On November 6, the Energy Storage Association (ESA) released 35x25: A Vision for Energy Storage, a white paper describing and outlining the means to reaching 35 gigawatts (GW) of new energy storage systems in the United States between 2017 and 2025. Analysis within the report was created in conjunction with Navigant Research.
The report states that more energy storage is needed to accommodate the increased use of electricity across a variety of industries, including transportation, HVAC, communications and manufacturing.
This increased energy storage, according to the report, will create a more reliable and resilient electric grid, which would reduce disruptions and provide $4 billion in cost savings to the U.S. economy. Other benefits listed include cleaner air and the creation of more than 167,000 jobs by 2025 in manufacturing, project development, operations and maintenance, construction and others.
"A modern, resilient grid that meets the needs of today's users is vital to the health and well being of our nation's infrastructure and storage is crucial to making it a reality," said Praveen Kathpal, vice president of AES Energy Storage and chairman of the board of directors at ESA. "The deployment of 35 GW of new energy storage by 2025 will fundamentally transform how we generate, deliver and consume energy, lowering costs and improving air quality and emissions for every user of the grid."
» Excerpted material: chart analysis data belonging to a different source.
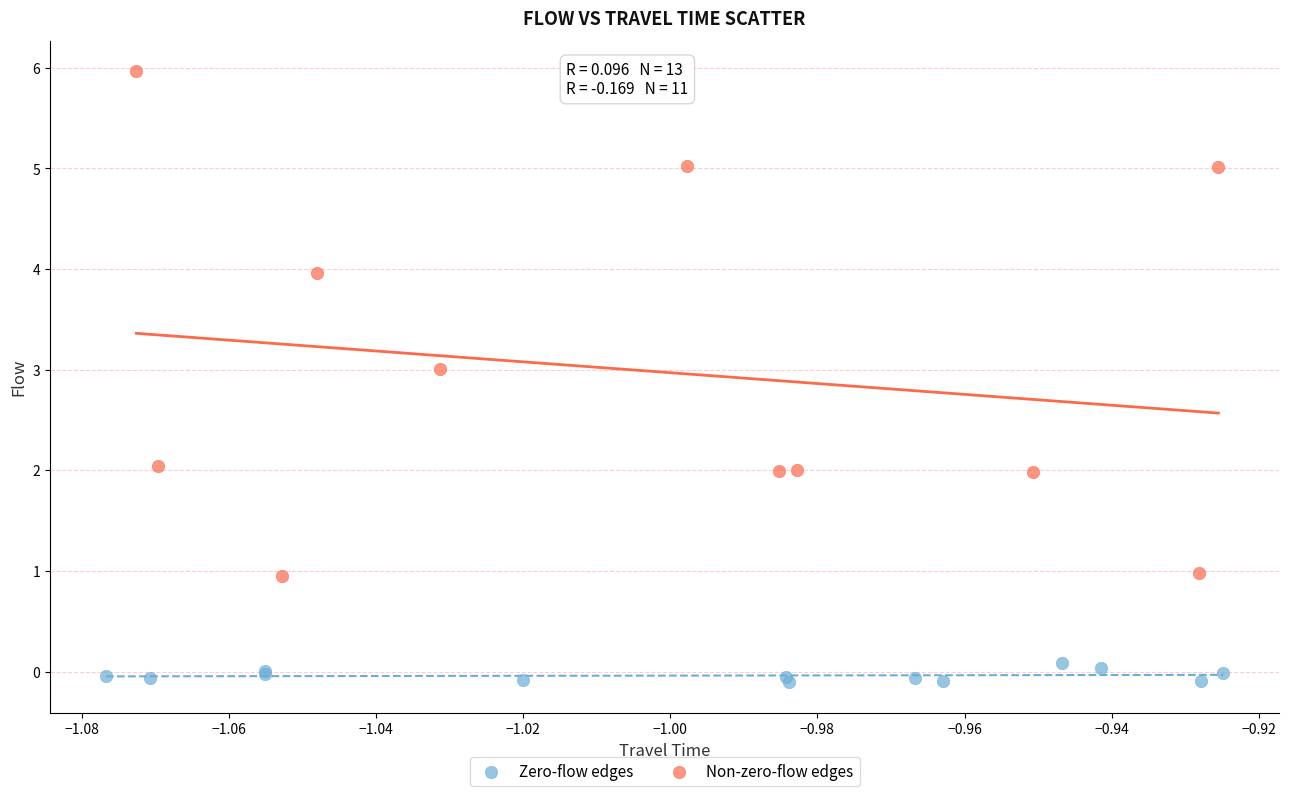

Which series reaches the maximum Y coordinate?

Non-zero-flow edges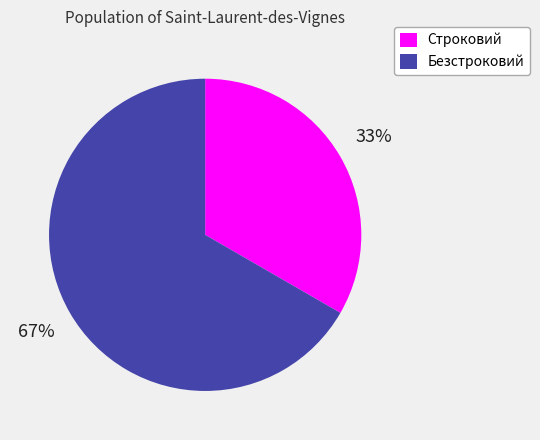

Which slice is the smallest?

Строковий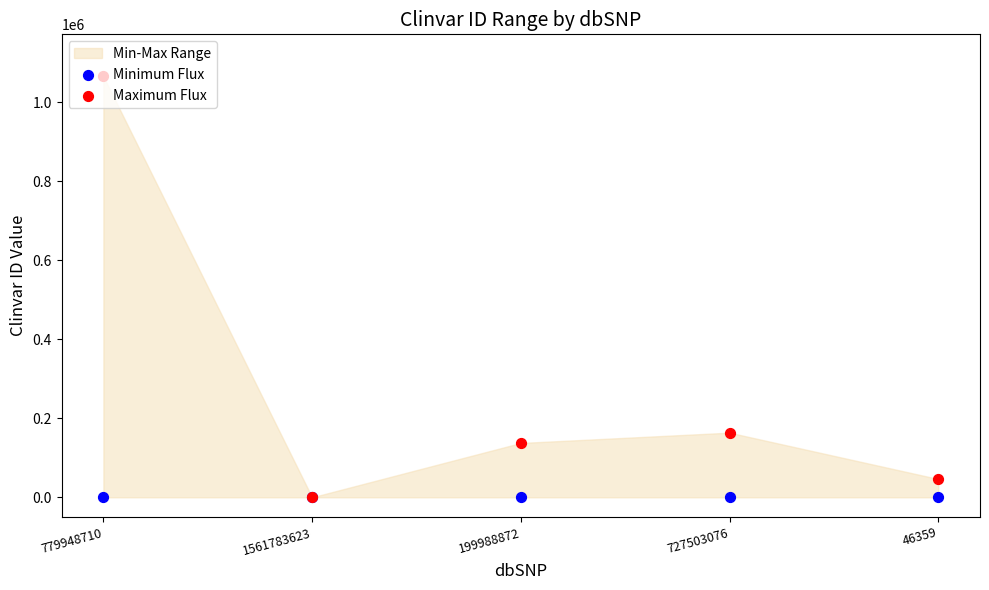

What is the total value across all series at 727503076?

163578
The new storage would be deployed across the country, but analysis showed much of additional capacity would be located in the Southwest (including Hawaii) and the Northeast, accounting for 12.4 GW (or 34 percent of new deployments) and 10.2 GW (28 percent) respectively. The Southeast with 6.7 GW (19 percent) and the Central/Midwest region with 4.8GW (13 percent) would claim respectable storage deployment, while the Northwest trailed behind with 2.3GW (6 percent).
The ESA detailed actions for a variety of organizations (including legislators, regulators and utilities) to undertake to make this vision a reality. Among other things, they called for legislators to conduct energy storage impact studies, set clean energy standards and establish incentive programs.